The Fifth Column
nytheatre.com review by Martin Denton
March 20, 2008
The Fifth Column, now at the Mint Theater Company, is worth a look if only for sheer curiosity value: this play is the only one that Ernest Hemingway ever wrote, and the Mint is presenting it as he wrote it (as opposed to the expurgated adaptation by Benjamin Glazer that the Theatre Guild mounted in 1940). Directed by Jonathan Bank, this production shows us Hemingway's work, warts and all. Fans of the author and students of American literature in general will want to have a look at it.
The first act of The Fifth Column suggests that we're going to be watching a romantic suspense thriller. We're in a Madrid hotel in 1937, at the height of the Spanish Civil War. Franco's rebels are advancing on the city, and the Republicans (the legitimately elected government) are being battered, particularly by the fascists within Madrid (the so-called "fifth column") who are committing acts of terrorism against the populace. At this hotel are American journalist Dorothy Bridges, a gorgeous and sophisticated icy blonde who is ostensibly covering the war but doesn't seem to grasp its significance or gravity, and Philip Rawlings, a rugged, handsome, mysterious American playboy. The two make love for the first time during a bombardment on the city. But Rawlings is clearly hiding something important about what he's doing here in Madrid, and when a dead soldier is found the next morning in his hotel room, we begin to understand just how deeply involved he is in the Republican cause.
I'm not going to reveal too many more details about the story, but I will tell you that in Acts II and III, despite the arrival of a German patriot named Max who has escaped the Nazis to serve with Rawlings in the fight against the Spanish fascists, the main focus of The Fifth Column is decidedly on the romance. What it feels like, quickly, is a prototype for Casablanca (and I wondered whether its tepid reception in 1940 was the result of it being ahead of its time, albeit just two years: does a country weary of and/or unprepared for war want to see a story like this?)
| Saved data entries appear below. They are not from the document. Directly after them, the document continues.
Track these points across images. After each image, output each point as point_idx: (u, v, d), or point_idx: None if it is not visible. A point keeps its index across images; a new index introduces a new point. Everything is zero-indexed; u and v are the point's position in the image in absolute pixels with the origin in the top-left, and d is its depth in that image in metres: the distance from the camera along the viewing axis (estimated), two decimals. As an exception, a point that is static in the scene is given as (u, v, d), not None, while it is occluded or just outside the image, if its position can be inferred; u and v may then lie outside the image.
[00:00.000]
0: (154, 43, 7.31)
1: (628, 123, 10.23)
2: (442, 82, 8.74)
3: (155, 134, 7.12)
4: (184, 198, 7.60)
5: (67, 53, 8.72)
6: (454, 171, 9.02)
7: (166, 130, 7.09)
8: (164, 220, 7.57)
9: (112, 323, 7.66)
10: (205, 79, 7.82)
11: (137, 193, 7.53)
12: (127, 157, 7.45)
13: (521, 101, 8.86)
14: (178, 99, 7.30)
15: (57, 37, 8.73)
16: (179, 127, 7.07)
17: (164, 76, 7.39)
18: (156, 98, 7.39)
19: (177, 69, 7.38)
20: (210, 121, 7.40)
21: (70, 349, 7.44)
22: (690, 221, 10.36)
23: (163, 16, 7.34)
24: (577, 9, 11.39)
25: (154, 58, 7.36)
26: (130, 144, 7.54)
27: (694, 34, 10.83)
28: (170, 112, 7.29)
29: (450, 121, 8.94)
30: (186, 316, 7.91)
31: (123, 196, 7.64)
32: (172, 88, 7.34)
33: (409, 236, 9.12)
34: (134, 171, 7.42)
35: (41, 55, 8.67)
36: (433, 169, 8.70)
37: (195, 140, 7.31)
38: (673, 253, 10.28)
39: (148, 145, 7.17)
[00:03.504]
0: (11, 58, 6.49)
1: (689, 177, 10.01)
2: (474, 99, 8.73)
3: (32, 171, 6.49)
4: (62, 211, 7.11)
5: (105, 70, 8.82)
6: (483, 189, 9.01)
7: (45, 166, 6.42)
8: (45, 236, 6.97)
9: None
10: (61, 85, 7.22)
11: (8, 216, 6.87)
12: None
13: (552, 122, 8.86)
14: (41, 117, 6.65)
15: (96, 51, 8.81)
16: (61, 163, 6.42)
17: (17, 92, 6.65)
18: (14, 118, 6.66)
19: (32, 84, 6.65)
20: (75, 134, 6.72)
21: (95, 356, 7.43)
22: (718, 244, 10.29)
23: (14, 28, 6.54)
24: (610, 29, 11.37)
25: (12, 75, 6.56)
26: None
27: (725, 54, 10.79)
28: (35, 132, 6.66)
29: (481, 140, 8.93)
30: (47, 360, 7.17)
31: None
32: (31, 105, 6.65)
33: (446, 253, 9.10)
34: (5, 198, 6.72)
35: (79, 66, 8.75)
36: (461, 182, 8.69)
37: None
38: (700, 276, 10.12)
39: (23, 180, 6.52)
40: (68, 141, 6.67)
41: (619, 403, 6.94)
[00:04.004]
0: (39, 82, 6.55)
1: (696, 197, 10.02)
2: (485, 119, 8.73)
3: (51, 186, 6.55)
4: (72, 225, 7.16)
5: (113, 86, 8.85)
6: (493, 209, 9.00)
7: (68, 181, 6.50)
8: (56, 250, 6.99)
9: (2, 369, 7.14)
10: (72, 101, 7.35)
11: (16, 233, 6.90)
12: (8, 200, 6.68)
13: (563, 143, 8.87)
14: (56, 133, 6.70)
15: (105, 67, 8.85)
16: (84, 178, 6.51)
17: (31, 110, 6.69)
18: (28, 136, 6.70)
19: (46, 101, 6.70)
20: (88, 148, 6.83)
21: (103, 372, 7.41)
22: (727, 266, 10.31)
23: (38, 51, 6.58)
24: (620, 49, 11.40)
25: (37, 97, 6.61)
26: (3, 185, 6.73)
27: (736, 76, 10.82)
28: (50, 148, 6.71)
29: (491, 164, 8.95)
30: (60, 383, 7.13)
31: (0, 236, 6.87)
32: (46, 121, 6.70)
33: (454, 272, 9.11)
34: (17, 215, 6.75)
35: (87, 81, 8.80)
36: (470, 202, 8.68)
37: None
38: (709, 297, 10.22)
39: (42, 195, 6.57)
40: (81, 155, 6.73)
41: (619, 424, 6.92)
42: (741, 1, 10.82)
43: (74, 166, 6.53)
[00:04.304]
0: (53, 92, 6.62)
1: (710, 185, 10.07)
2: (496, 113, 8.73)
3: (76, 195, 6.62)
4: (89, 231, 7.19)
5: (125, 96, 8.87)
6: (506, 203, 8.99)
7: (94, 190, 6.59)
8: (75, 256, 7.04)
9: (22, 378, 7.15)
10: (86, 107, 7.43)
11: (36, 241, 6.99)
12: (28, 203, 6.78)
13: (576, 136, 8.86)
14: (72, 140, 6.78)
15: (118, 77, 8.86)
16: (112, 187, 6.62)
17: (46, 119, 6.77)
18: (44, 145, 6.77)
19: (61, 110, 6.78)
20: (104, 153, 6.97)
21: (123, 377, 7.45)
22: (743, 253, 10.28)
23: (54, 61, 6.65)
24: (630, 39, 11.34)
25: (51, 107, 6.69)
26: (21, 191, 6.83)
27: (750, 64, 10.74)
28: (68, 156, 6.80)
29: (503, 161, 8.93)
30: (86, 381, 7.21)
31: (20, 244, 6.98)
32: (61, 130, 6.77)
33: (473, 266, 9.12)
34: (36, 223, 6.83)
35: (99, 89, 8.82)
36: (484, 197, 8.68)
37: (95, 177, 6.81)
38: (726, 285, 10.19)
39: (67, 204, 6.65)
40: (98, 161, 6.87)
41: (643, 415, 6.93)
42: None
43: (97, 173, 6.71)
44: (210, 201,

Rawlings is very much the Hemingway hero you'd expect—hard-drinking, irresistible to women, rootless but ultimately noble—and Max, who wears an ugly facial scar as a badge of honor, is his asexual, infinitely brave mentor. Kelly AuCoin and Ronald Guttman are very good as Rawlings and Max, with AuCoin demonstrating significant charisma as the (anti?-)hero and Guttman humanizing Max invaluably.
The only other admirable character in the play is Petra, the hotel maid, who is unfailingly wise, maternal, and heroic no matter the circumstance. Teresa Yenque portrays her with great humanity, helping remind us that despite Hemingway's primary concern with the Bridges-Rawlings love story, an important and tragic struggle is occurring at the perimeters of the play, a struggle that makes Rawlings's and Max's actions genuinely worthy.
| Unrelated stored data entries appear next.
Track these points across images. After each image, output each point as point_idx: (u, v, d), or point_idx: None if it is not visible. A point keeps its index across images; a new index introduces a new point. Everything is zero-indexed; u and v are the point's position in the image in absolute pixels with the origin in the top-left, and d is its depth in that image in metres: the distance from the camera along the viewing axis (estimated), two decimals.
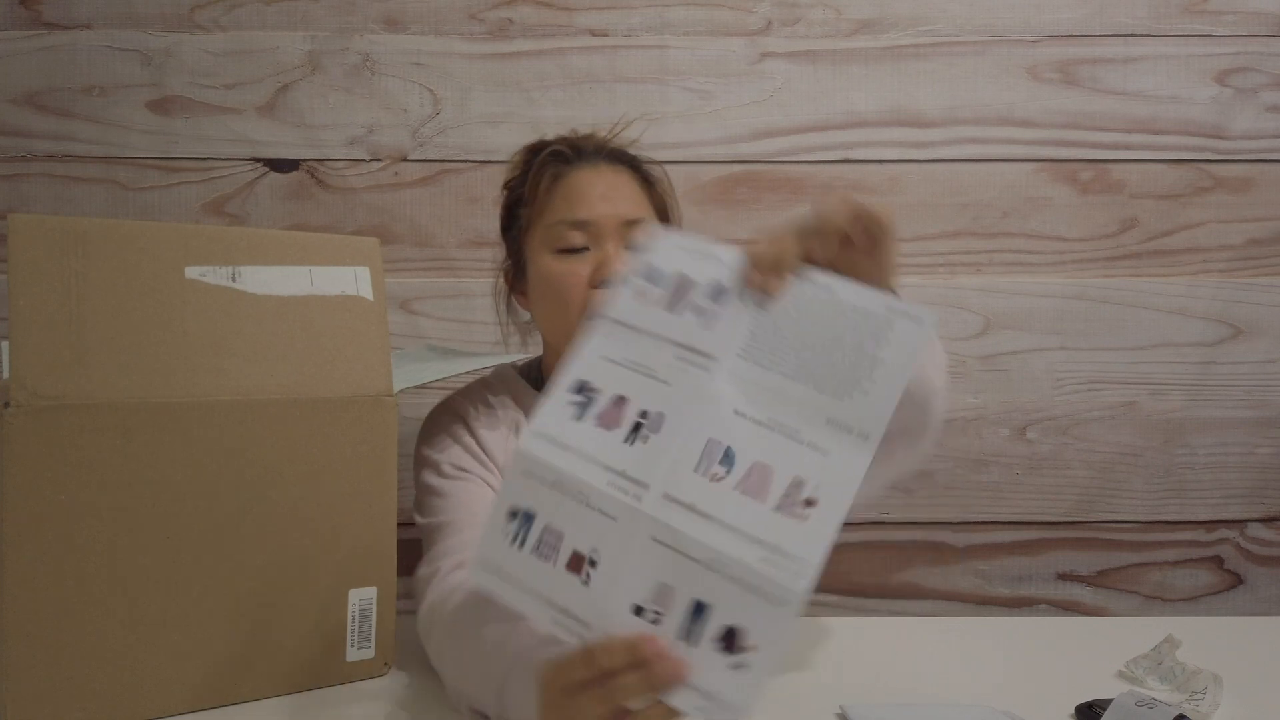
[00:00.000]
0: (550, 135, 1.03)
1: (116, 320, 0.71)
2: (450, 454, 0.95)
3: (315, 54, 1.32)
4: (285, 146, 1.32)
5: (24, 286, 0.68)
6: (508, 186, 1.02)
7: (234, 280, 0.76)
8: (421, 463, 0.97)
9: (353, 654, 0.80)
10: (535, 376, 1.05)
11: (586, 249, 0.92)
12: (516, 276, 1.02)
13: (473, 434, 0.96)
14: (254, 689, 0.76)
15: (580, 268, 0.92)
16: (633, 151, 1.01)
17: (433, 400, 1.28)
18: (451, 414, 0.99)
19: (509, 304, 1.07)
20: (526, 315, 1.07)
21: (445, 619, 0.77)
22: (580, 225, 0.92)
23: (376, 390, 0.80)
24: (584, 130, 1.03)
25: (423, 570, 0.87)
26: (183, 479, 0.72)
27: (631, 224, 0.93)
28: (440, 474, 0.94)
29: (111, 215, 1.30)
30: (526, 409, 0.99)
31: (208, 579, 0.73)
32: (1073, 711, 0.75)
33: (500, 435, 0.97)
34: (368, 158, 1.33)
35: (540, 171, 0.96)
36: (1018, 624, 1.09)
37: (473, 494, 0.92)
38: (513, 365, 1.06)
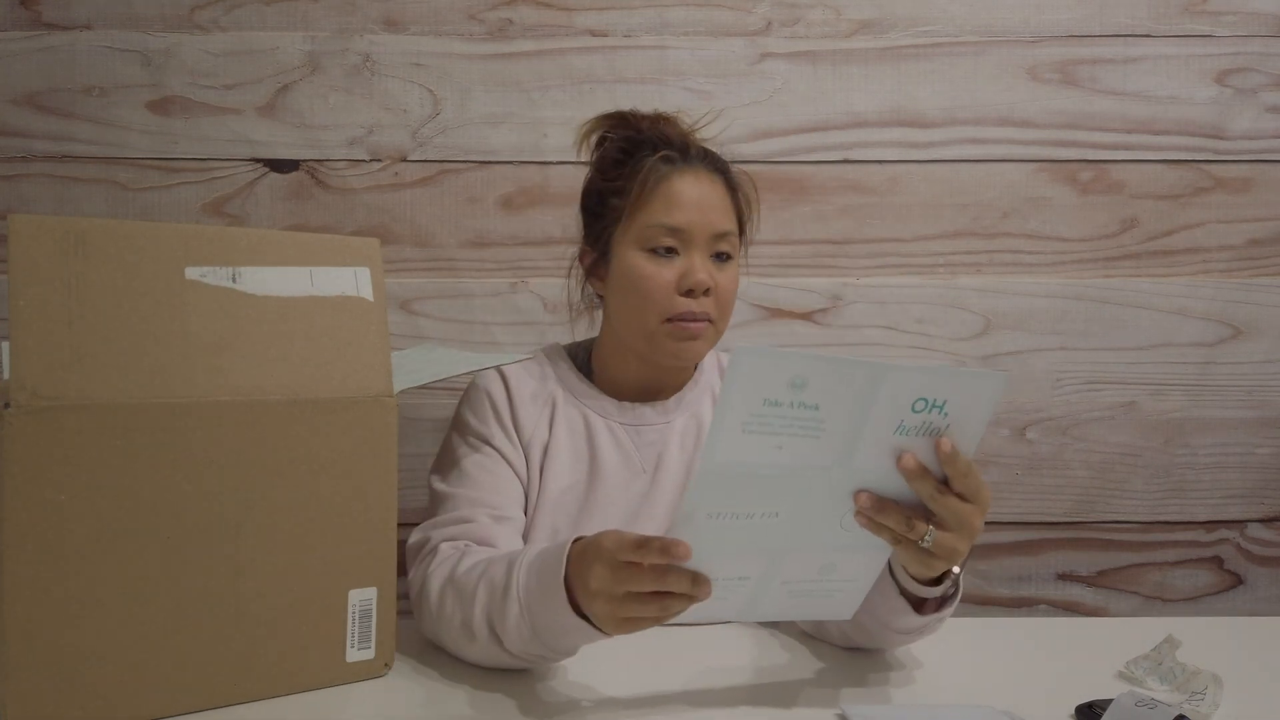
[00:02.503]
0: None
1: (116, 320, 0.71)
2: (483, 423, 1.00)
3: (315, 54, 1.32)
4: (285, 147, 1.32)
5: (24, 287, 0.68)
6: (599, 169, 1.03)
7: (234, 281, 0.76)
8: (455, 422, 1.03)
9: (353, 654, 0.80)
10: (583, 359, 1.08)
11: (675, 252, 0.96)
12: (597, 261, 1.03)
13: (511, 405, 1.01)
14: (254, 689, 0.76)
15: (667, 271, 0.96)
16: (724, 156, 1.04)
17: (432, 400, 1.28)
18: (499, 381, 1.02)
19: (582, 287, 1.09)
20: (583, 292, 1.09)
21: (447, 574, 0.83)
22: (675, 230, 0.96)
23: (376, 391, 0.80)
24: (667, 111, 1.04)
25: (415, 537, 0.92)
26: (183, 479, 0.72)
27: (720, 235, 0.98)
28: (466, 442, 0.99)
29: (111, 215, 1.30)
30: (567, 387, 1.03)
31: (207, 579, 0.73)
32: (1073, 712, 0.75)
33: (536, 411, 1.01)
34: (368, 158, 1.33)
35: (646, 170, 0.97)
36: (1018, 624, 1.09)
37: (489, 474, 0.97)
38: (560, 345, 1.09)
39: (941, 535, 0.71)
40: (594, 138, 1.04)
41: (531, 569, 0.76)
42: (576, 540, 0.74)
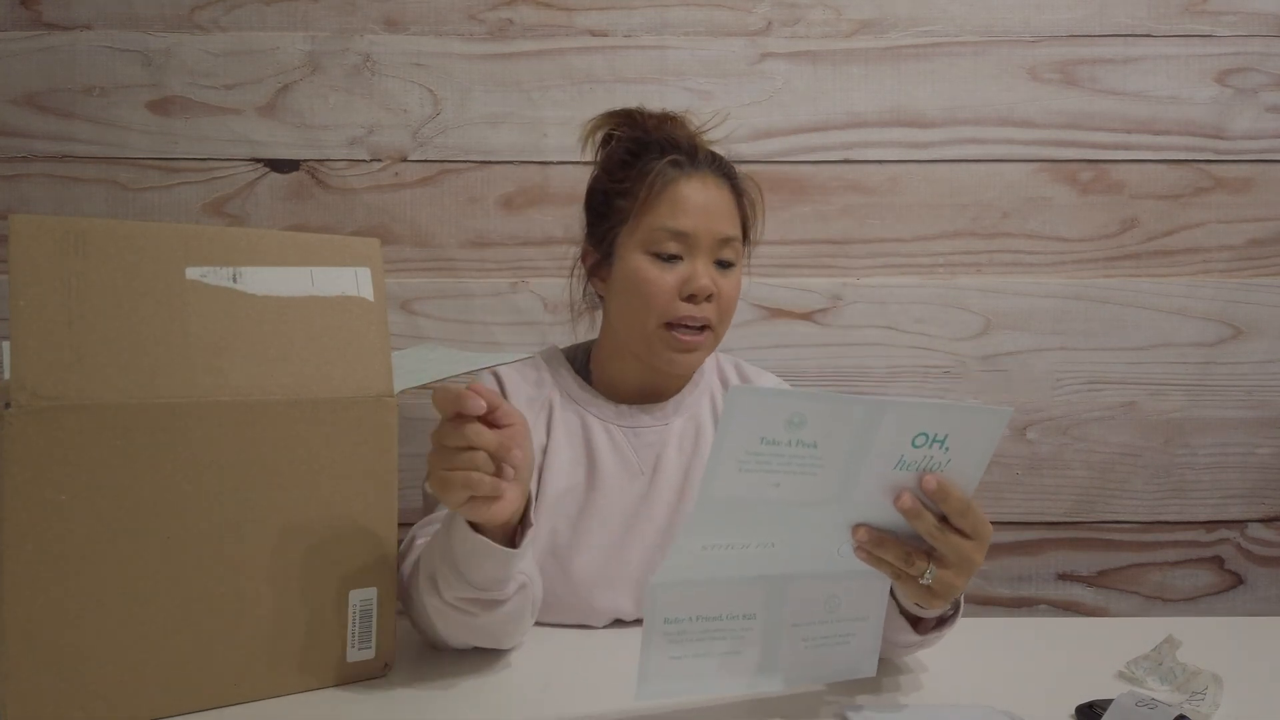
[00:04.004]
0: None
1: (116, 321, 0.71)
2: None
3: (315, 54, 1.32)
4: (285, 147, 1.32)
5: (24, 287, 0.68)
6: (606, 170, 1.03)
7: (234, 281, 0.76)
8: None
9: (353, 654, 0.80)
10: (581, 361, 1.08)
11: (679, 258, 0.96)
12: (600, 262, 1.03)
13: None
14: (254, 689, 0.76)
15: (670, 276, 0.96)
16: (731, 161, 1.03)
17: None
18: (494, 384, 1.02)
19: (585, 286, 1.08)
20: (584, 292, 1.09)
21: (417, 557, 0.84)
22: (680, 235, 0.96)
23: (377, 391, 0.80)
24: (673, 110, 1.03)
25: (406, 538, 0.92)
26: (183, 479, 0.72)
27: (724, 241, 0.97)
28: None
29: (112, 215, 1.30)
30: (565, 390, 1.03)
31: (207, 579, 0.73)
32: (1073, 712, 0.75)
33: (533, 414, 1.01)
34: (368, 158, 1.33)
35: (654, 173, 0.97)
36: (1018, 624, 1.09)
37: None
38: (558, 348, 1.09)
39: (941, 572, 0.70)
40: (599, 135, 1.04)
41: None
42: None
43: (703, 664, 0.71)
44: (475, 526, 0.73)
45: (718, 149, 1.03)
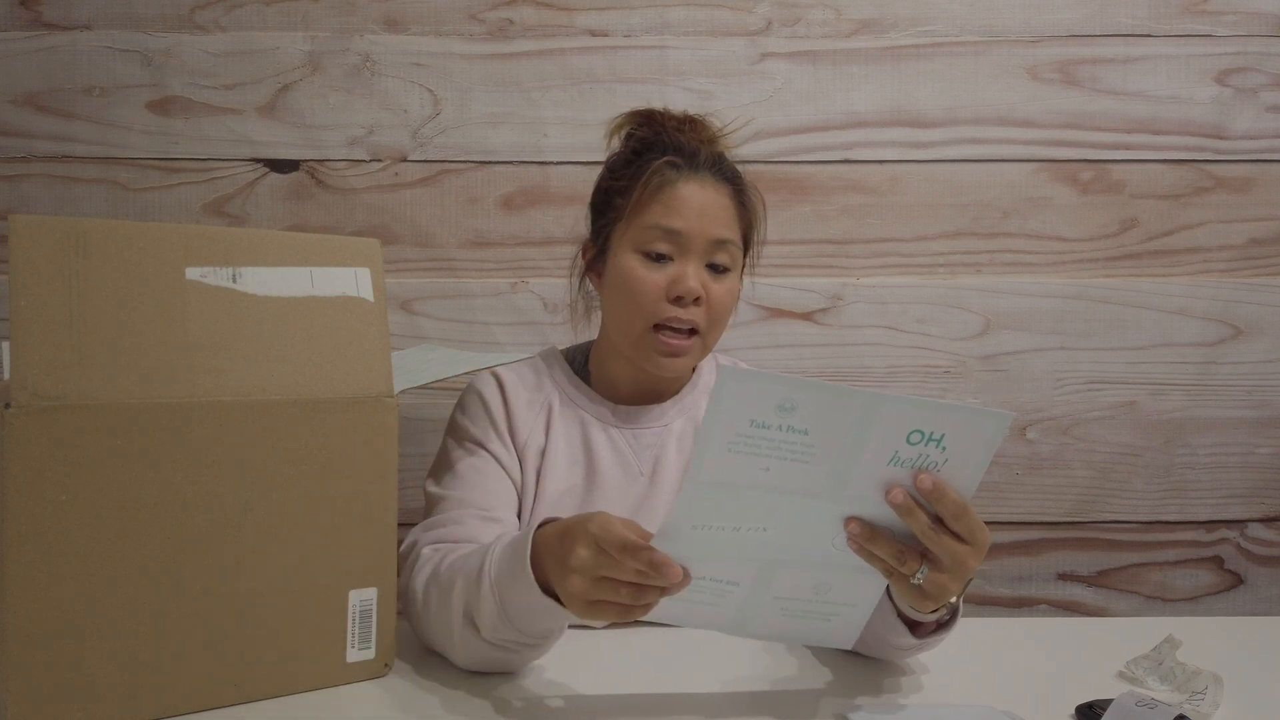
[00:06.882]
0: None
1: (117, 321, 0.71)
2: (478, 427, 1.00)
3: (315, 54, 1.32)
4: (285, 147, 1.32)
5: (25, 287, 0.68)
6: (609, 167, 1.03)
7: (234, 281, 0.76)
8: (450, 427, 1.03)
9: (353, 654, 0.80)
10: (580, 362, 1.08)
11: (670, 259, 0.96)
12: (597, 258, 1.03)
13: (507, 408, 1.01)
14: (254, 689, 0.76)
15: (659, 276, 0.95)
16: (737, 167, 1.02)
17: (432, 400, 1.28)
18: (494, 385, 1.02)
19: (582, 280, 1.08)
20: (581, 285, 1.09)
21: (430, 573, 0.83)
22: (671, 234, 0.95)
23: (377, 391, 0.80)
24: (695, 112, 1.02)
25: (406, 540, 0.91)
26: (183, 479, 0.72)
27: (718, 244, 0.97)
28: (461, 446, 0.99)
29: (112, 216, 1.30)
30: (563, 391, 1.03)
31: (208, 579, 0.73)
32: (1073, 712, 0.75)
33: (532, 416, 1.01)
34: (368, 158, 1.33)
35: (650, 172, 0.97)
36: (1018, 624, 1.09)
37: (481, 475, 0.96)
38: (557, 349, 1.09)
39: (934, 574, 0.69)
40: (623, 133, 1.04)
41: (503, 551, 0.76)
42: (549, 521, 0.75)
43: (675, 605, 0.71)
44: (545, 588, 0.72)
45: (733, 154, 1.02)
Bridges, though, is very problematic. She's presented as a selfish, self-indulgent rich-bitch poseur, so much so that it's difficult to understand why Rawlings would fall in love with her (as opposed to why he'd sleep with her). Because nothing in Heidi Armbruster's performance takes us beneath the plastic surface of this woman, I was never convinced that Bridges and Rawlings are soulmates.
The other characters in the piece are caricatures: Rawlings's Spanish mistress is the archetypal whore-with-a-heart-of-gold (beautifully played by Nicole Shalhoub), the hotel manager is a grasping buffoon, and the Spanish commandant is bull-headed and corrupt. Nevertheless, The Fifth Column is genuinely compelling and enormously watchable. And the Mint's production values—including an array of evocative costumes by Clint Ramos and a highly effective set by Vicki R. Davis—are top-notch and serve the drama nicely.
I'm not sure that the national mood in 2008 is any more in tune with Hemingway's idealized notion of valorous warfare than it was pre-World War II. But the Mint's mission to explore the forgotten corners of our literary and dramatic recent past is well-served with this square-shouldered revival of the only play in the Hemingway canon.